**Requests**
1. Update the stretch of the NMI email from "From: Avi Kivity" through "#PF (cr2 clobbered)", swapping "processor" for "CPU".
2. In the email about the NMI and #PF clash, what access is given as an example cause of a page fault in an NMI handler?

**Passage**

§

Re: NMI vs #PF clash

From: Avi Kivity
Date: Tue May 22 2012 - 09:45:50 EST


On 05/22/2012 04:30 PM, Steven Rostedt wrote:
> On Tue, 2012-05-22 at 15:53 +0300, Avi Kivity wrote:
>> The recent changes to NMI allow exceptions to take place in NMI
>> handlers, but I think that a #PF (say, due to access to vmalloc space)
>> is still problematic. Consider the sequence
>>
>> #PF (cr2 set by processor)
>> NMI
>> ...
>> #PF (cr2 clobbered)
>> do_page_fault()
>> IRET
>> ...
>> IRET
>> do_page_fault()
>> address = read_cr2()
>
> This is still problematic. But the "allow faults in NMI" wasn't written
> for page faults, although they wont totally crash the system like they
> use to. If a NMI triggers during a page fault routine before the reading
> of the cr2, and it takes a page fault, then yes, this will corrupt the
> cr2 and cause unpredictable results (not good)

§

**Supplied entries**

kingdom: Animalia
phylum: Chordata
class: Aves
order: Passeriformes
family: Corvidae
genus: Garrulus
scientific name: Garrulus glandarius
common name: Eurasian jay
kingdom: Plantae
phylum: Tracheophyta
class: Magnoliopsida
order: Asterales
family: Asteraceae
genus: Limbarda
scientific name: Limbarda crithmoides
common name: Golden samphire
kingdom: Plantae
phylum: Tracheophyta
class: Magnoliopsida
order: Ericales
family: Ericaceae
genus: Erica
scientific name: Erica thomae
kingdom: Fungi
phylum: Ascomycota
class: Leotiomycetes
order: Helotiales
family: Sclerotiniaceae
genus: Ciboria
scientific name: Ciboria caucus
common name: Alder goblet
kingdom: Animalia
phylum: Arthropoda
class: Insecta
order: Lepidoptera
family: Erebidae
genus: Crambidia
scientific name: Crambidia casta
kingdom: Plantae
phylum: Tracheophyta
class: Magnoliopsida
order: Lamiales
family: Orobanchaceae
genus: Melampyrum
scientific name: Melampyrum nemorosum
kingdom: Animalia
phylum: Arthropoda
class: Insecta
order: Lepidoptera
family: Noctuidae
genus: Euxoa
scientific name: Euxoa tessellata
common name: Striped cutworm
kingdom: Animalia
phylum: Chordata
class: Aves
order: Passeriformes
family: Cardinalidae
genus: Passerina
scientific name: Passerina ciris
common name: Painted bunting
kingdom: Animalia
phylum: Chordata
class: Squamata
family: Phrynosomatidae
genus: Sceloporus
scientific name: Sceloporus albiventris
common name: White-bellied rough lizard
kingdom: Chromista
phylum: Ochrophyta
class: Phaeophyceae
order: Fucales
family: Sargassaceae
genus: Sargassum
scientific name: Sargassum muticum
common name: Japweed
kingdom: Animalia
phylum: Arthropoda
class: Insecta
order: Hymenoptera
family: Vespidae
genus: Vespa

§

**Exercise responses**
1.
From: Avi Kivity
Date: Tue May 22 2012 - 09:45:50 EST


On 05/22/2012 04:30 PM, Steven Rostedt wrote:
> On Tue, 2012-05-22 at 15:53 +0300, Avi Kivity wrote:
>> The recent changes to NMI allow exceptions to take place in NMI
>> handlers, but I think that a #PF (say, due to access to vmalloc space)
>> is still problematic. Consider the sequence
>>
>> #PF (cr2 set by CPU)
>> NMI
>> ...
>> #PF (cr2 clobbered)

2. Access to vmalloc space.